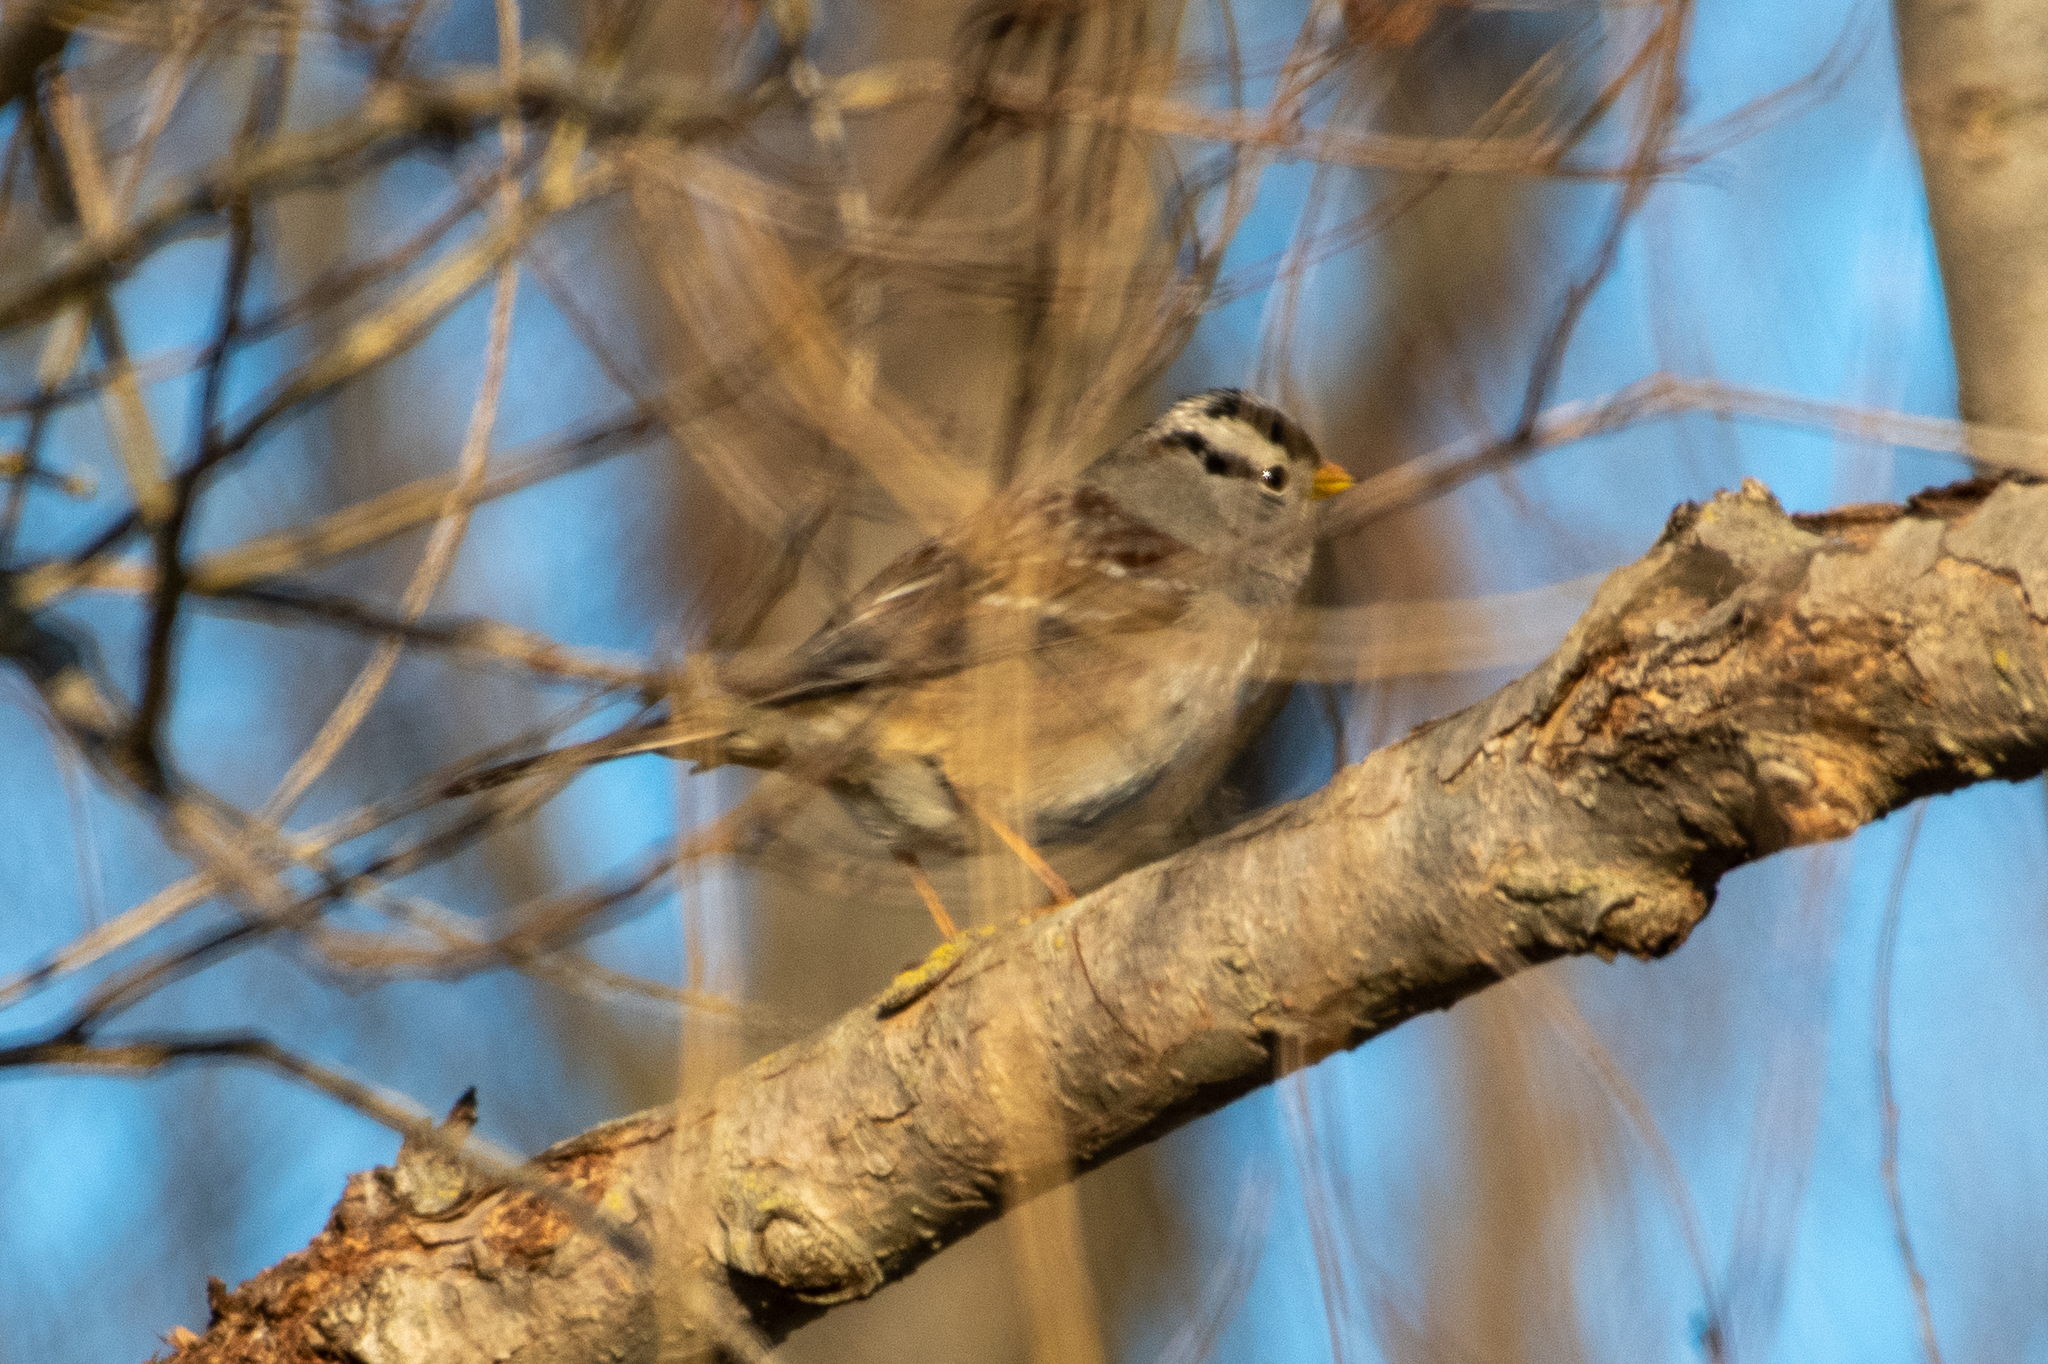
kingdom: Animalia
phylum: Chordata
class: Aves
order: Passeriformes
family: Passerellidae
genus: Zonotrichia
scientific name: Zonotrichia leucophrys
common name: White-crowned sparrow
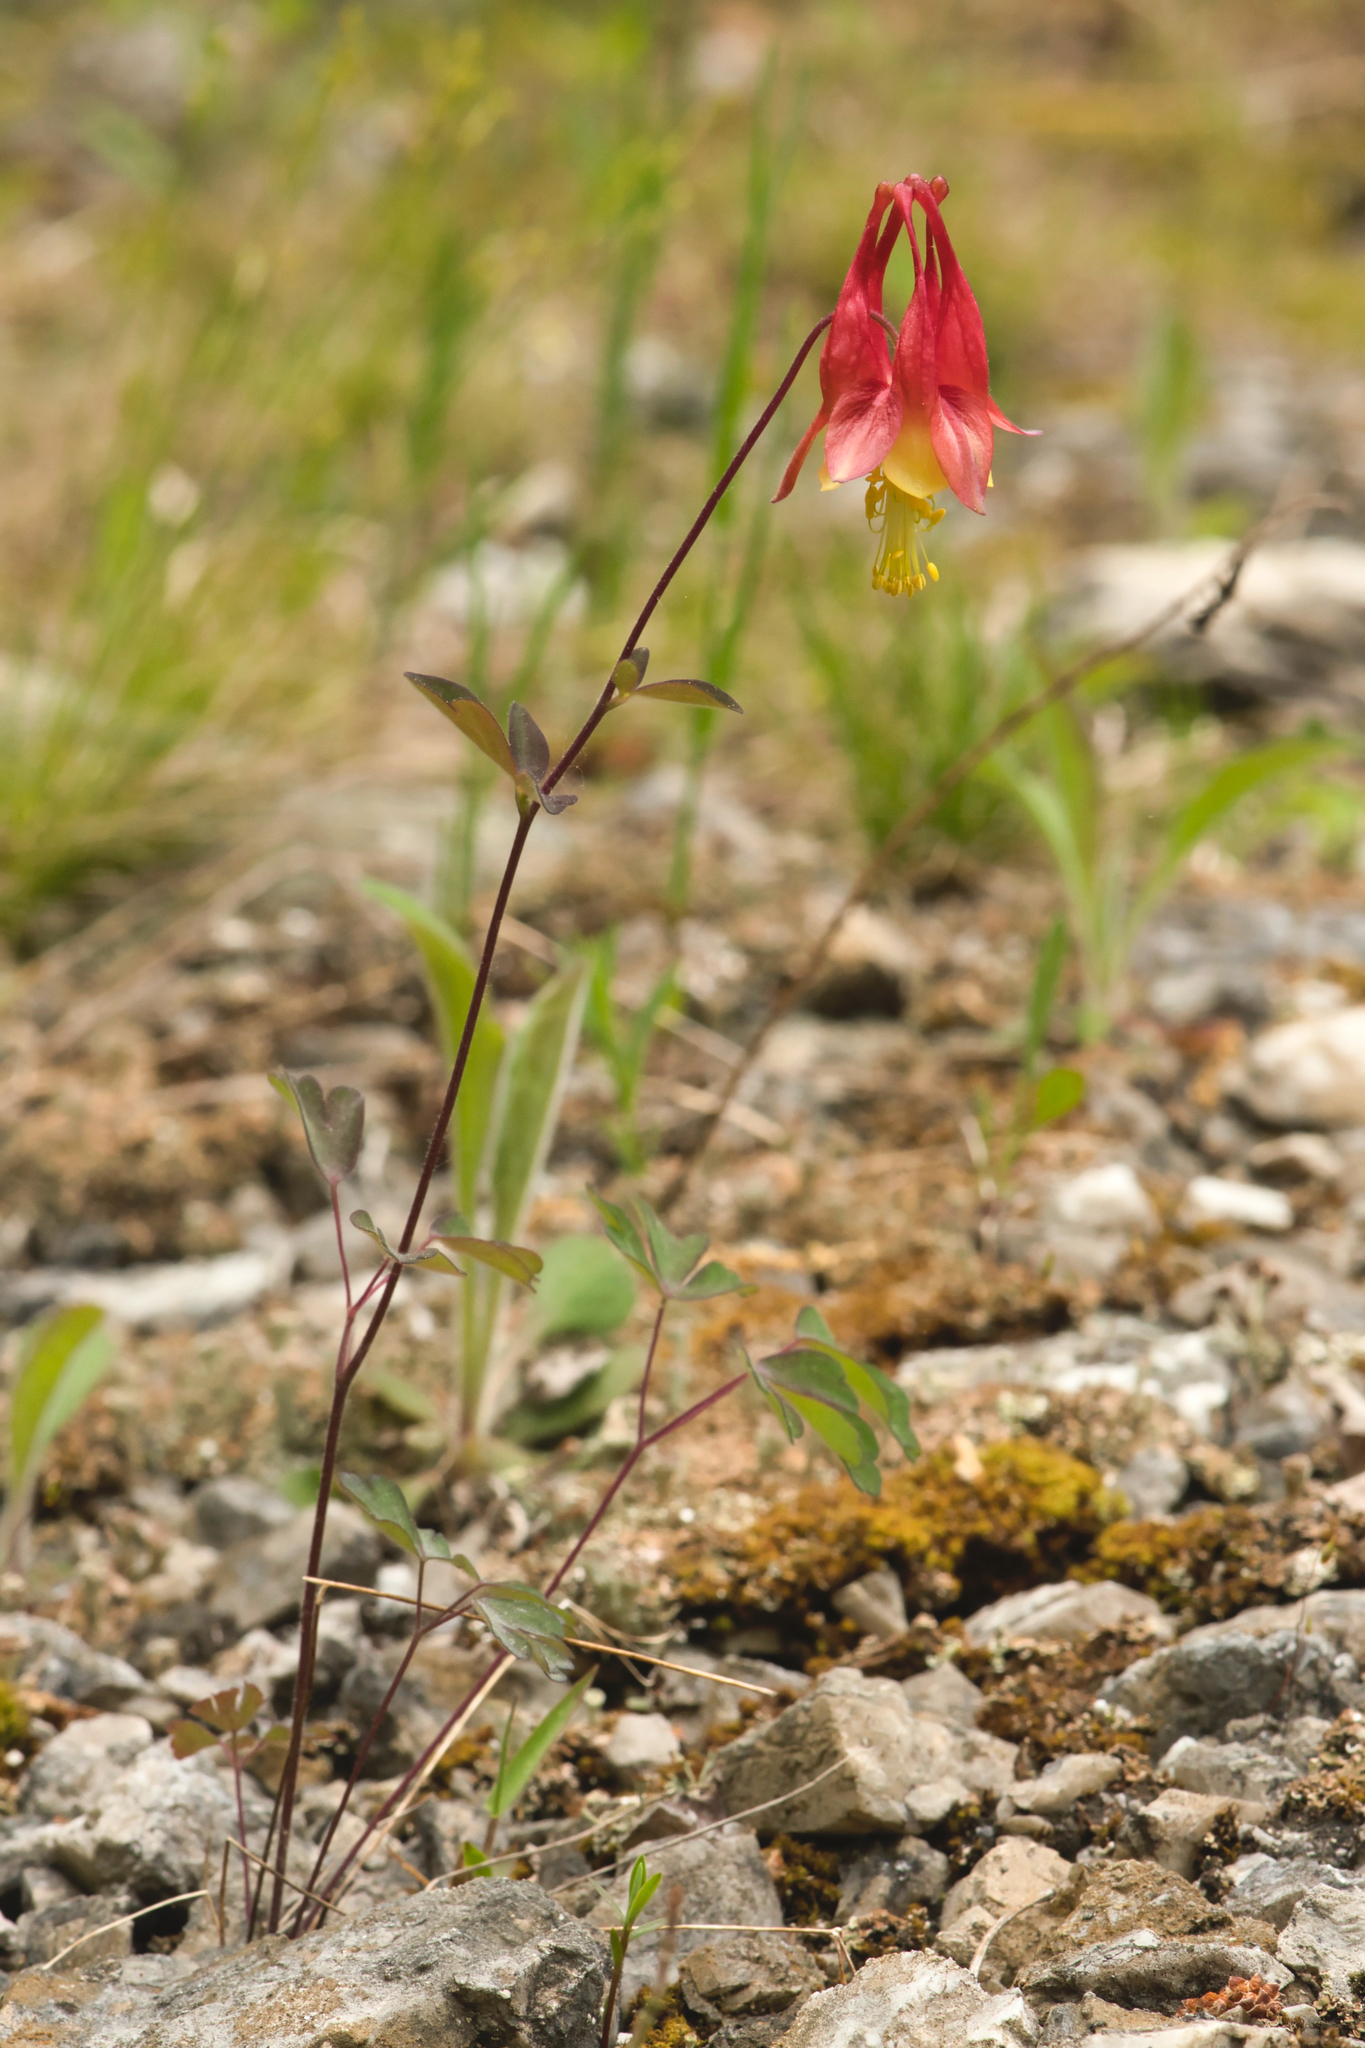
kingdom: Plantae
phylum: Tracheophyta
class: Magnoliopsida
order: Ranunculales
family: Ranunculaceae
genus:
◇ ◇ ◇ ◇
Directive –
Rewrite all the rows above with "phylum" changed to "division" everywhere it appears, keeping everything else the same. Leave the pictures out.

Solution to the exercise –
kingdom: Animalia
division: Chordata
class: Aves
order: Passeriformes
family: Passerellidae
genus: Zonotrichia
scientific name: Zonotrichia leucophrys
common name: White-crowned sparrow
kingdom: Plantae
division: Tracheophyta
class: Magnoliopsida
order: Ranunculales
family: Ranunculaceae
genus:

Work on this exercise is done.